INSTRUCTIONS TO FOLLOW: Repeat the data word for word. Do not include the pictures.
---------- SUPPLIED MATERIAL
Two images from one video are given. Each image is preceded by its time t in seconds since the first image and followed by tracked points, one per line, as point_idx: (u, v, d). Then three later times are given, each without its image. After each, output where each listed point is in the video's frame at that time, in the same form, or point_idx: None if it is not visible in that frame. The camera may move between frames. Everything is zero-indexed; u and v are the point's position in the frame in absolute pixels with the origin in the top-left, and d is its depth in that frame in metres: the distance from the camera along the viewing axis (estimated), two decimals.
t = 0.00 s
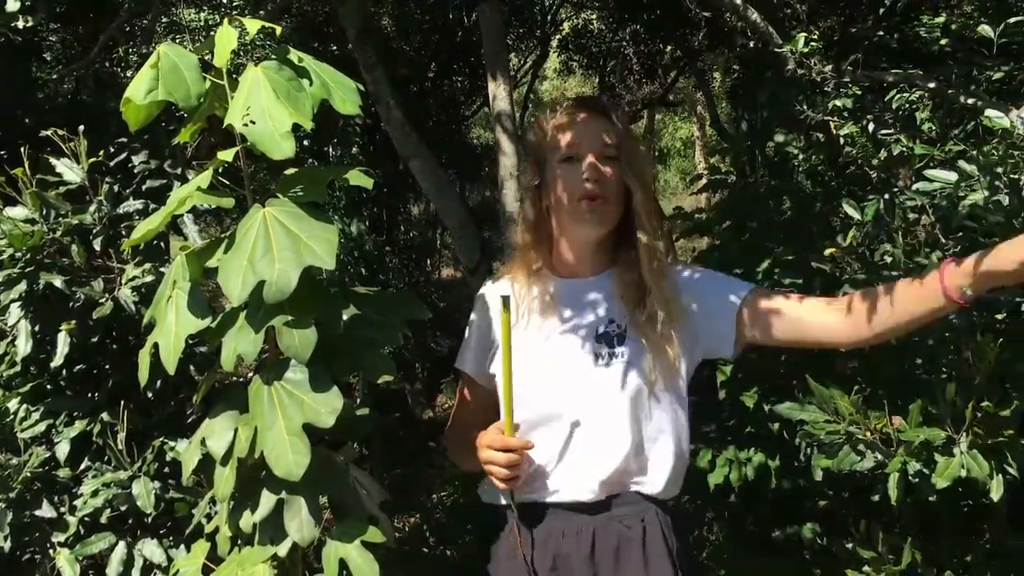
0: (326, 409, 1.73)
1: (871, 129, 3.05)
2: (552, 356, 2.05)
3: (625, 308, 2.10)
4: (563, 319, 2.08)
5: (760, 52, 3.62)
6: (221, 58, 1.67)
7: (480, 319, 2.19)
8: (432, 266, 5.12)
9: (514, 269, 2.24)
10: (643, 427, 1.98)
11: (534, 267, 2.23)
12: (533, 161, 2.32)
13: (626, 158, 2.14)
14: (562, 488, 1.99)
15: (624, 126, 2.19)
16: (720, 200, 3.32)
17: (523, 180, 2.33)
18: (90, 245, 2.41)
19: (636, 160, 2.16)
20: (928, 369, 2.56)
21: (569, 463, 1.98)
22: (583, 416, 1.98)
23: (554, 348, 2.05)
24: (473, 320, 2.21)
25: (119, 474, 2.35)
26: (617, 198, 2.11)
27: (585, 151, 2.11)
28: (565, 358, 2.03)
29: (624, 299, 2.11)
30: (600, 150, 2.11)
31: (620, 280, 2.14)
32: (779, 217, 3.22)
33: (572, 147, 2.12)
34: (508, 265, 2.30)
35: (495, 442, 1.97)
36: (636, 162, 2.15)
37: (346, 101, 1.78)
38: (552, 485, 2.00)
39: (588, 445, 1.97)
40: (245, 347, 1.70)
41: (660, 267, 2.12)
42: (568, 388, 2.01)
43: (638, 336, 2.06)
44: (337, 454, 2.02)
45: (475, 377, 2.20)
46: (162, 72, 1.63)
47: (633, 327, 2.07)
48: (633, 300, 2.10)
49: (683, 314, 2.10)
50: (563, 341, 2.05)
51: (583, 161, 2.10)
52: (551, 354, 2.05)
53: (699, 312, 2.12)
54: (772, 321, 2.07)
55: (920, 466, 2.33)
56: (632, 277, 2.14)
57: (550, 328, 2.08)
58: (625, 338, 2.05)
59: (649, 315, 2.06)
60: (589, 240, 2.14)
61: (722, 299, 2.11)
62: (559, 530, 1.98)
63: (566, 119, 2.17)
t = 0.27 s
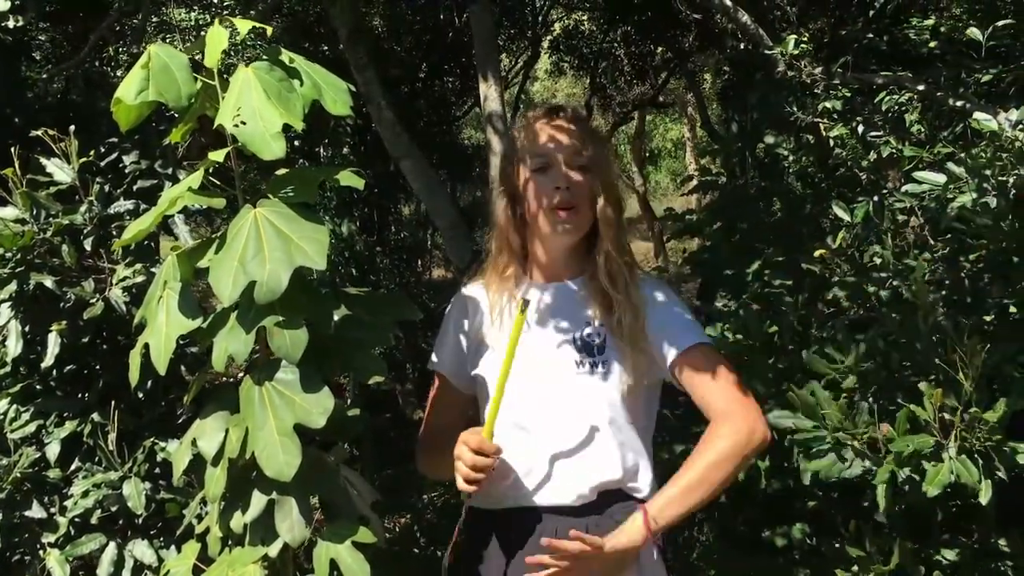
--------------------
OUTPUT BELOW:
Two images from one video are given. Each image is preceded by its time t in seconds since the first image and followed by tracked points, one per line, as point_idx: (u, v, d). Then three later times are given, each without its image. After each, output where each listed point is in the video's frame at that time, in the same form, or point_idx: None if it is not visible in that frame. The camera may move between frames. Everything is zero-indexed; u and v are the point's position in the frame in absolute pixels with the origin in the top-left, and d is its depth in that frame in metres: the distance from the camera along the viewing axis (estimated), two decimals.
t = 0.00 s
0: (326, 409, 1.73)
1: (871, 129, 3.05)
2: (552, 356, 2.05)
3: (625, 308, 2.10)
4: (563, 319, 2.08)
5: (760, 52, 3.62)
6: (221, 58, 1.67)
7: (480, 319, 2.19)
8: (432, 266, 5.12)
9: (514, 269, 2.24)
10: (643, 427, 1.98)
11: (534, 267, 2.23)
12: (533, 161, 2.32)
13: (626, 158, 2.14)
14: (562, 488, 1.99)
15: (624, 126, 2.19)
16: (720, 200, 3.32)
17: (523, 180, 2.33)
18: (90, 245, 2.41)
19: (636, 160, 2.16)
20: (928, 369, 2.56)
21: (569, 463, 1.98)
22: (583, 416, 1.98)
23: (554, 348, 2.05)
24: (473, 320, 2.21)
25: (119, 474, 2.35)
26: (617, 198, 2.11)
27: (585, 151, 2.11)
28: (565, 358, 2.03)
29: (624, 299, 2.11)
30: (600, 150, 2.11)
31: (620, 280, 2.14)
32: (779, 217, 3.22)
33: (572, 147, 2.12)
34: (508, 265, 2.30)
35: (495, 442, 1.97)
36: (636, 162, 2.15)
37: (346, 101, 1.78)
38: (552, 485, 2.00)
39: (588, 445, 1.97)
40: (245, 347, 1.70)
41: (660, 267, 2.12)
42: (568, 388, 2.01)
43: (638, 336, 2.06)
44: (337, 454, 2.02)
45: (475, 377, 2.20)
46: (162, 72, 1.63)
47: (633, 327, 2.07)
48: (633, 300, 2.10)
49: (683, 314, 2.10)
50: (563, 341, 2.05)
51: (583, 161, 2.10)
52: (551, 354, 2.05)
53: (699, 312, 2.12)
54: (772, 321, 2.07)
55: (920, 466, 2.33)
56: (632, 277, 2.14)
57: (550, 328, 2.08)
58: (625, 338, 2.05)
59: (649, 315, 2.06)
60: (589, 240, 2.14)
61: (722, 299, 2.11)
62: (559, 530, 1.98)
63: (566, 119, 2.17)
t = 0.27 s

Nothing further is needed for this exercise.